After doing eight years of hard time, Sanchez is qualified for a commutation of his sentence — a development that could pave the way for his early release from prison despite the fact he is serving two life sentences.

"Not yet," he said of the possibility he would be able to apply for early release. "It is not yet time." When pressed for an explanation, Sanchez said he is "letting God have his will."

Sanchez does not want to apply for early release yet. Rather, he is holding out hope that he and his jailed men will receive a full pardon. "I would rather have an absolute pardon. It will come. For us political prisoners, we have that option," he said.

He also admitted he is still interested in re-entering the political arena and running for mayor again should he receive an absolute pardon.

An absolute pardon will reinstate all of Sanchez’s civil rights, including the right to seek an elective post. For now, however, he said he is willing to wait.

It took 16-months for the Gomez-Sarmenta double murder case to reach its denouement.

Then Pasig Regional Trial Court Judge Harriett Demetriou found Sanchez and six of his henchmen guilty of conspiracy in Sarmenta’s rape slay and the murder of Gomez.

Demetriou sentenced Sanchez, his nephew Baldwin Brion, brothers Luis and Rogelio Corcolon, former policemen George Medialdea and Zoilo Ama and Sanchez’s gardener Pepito Kawit to seven life terms in jail.
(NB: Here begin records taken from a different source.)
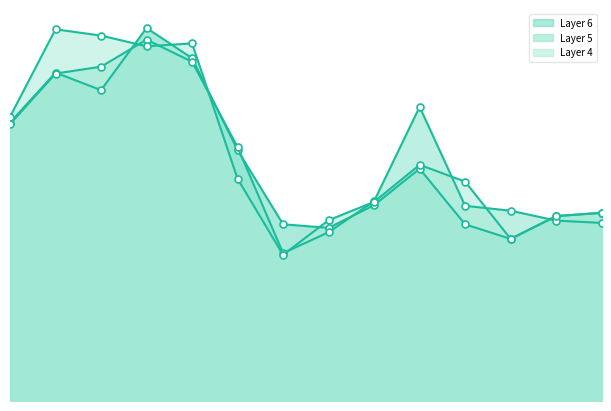

Which series has the largest range (max minus min)?

Layer 4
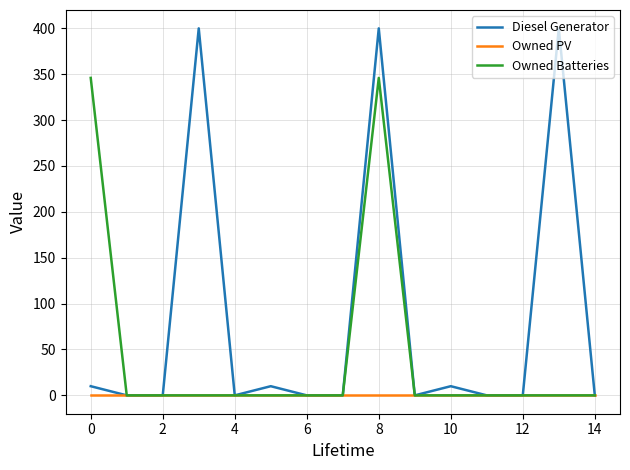

What is the highest value of the Diesel Generator series?

400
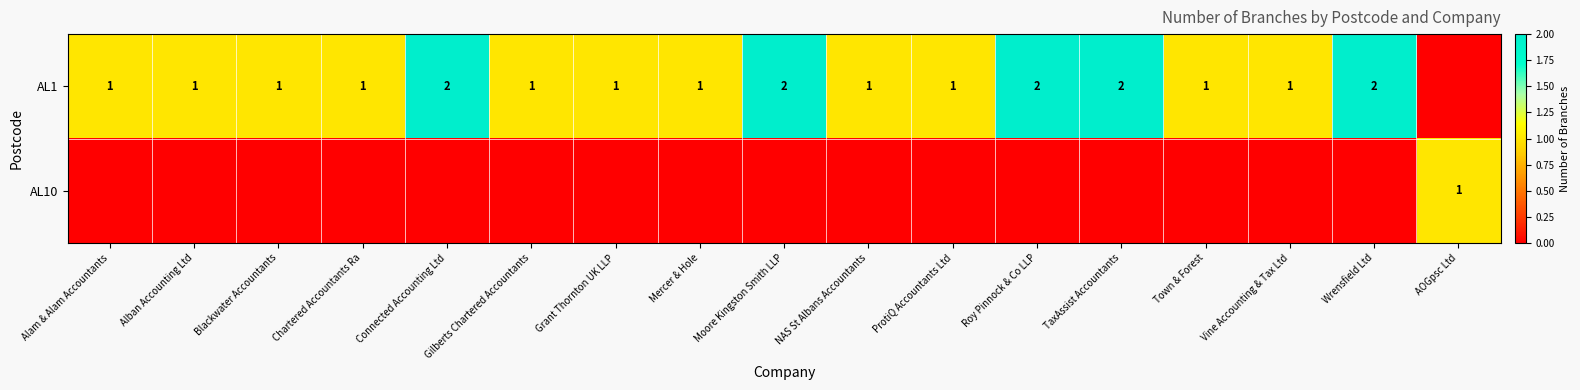

True or false: AL1 has a value of 1 at Town & Forest.

True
Court records said the six henchmen convicted by Demetriou "abducted Sarmenta and presented her to Sanchez as a ‘gift.’"

Court records said that after raping Sarmenta, Sanchez handed her over to his six aides, who took turns raping her before killing her and Gomez, the court said in its 132-page decision on the case.

The court based its conviction of Sanchez and his aides on the testimony of former Calauan ambulance driver Aurelio Centeno and former Calauan policeman Vicencio Malabanan, who both turned state witness after entering the Witness Protection Program.

Demetriou dismissed the defense panel’s claims that the rape and murders were committed by Teofilo "Kit" Alqueza, the victims’ classmate at UPLB and son of then Chief Superintendent Dictador Alqueza.

While rape with homicide is a crime punishable with the death penalty, Demetriou ruled that it could not be imposed in the Gomez-Sarmenta rape-slay case because the crimes were committed prior to the re-imposition of capital punishment on Jan. 1, 1994.

Sanchez and his henchmen were also ordered by the Pasig court to pay the victims’ families a total of P11.5 million in fines, legal fees and compensation.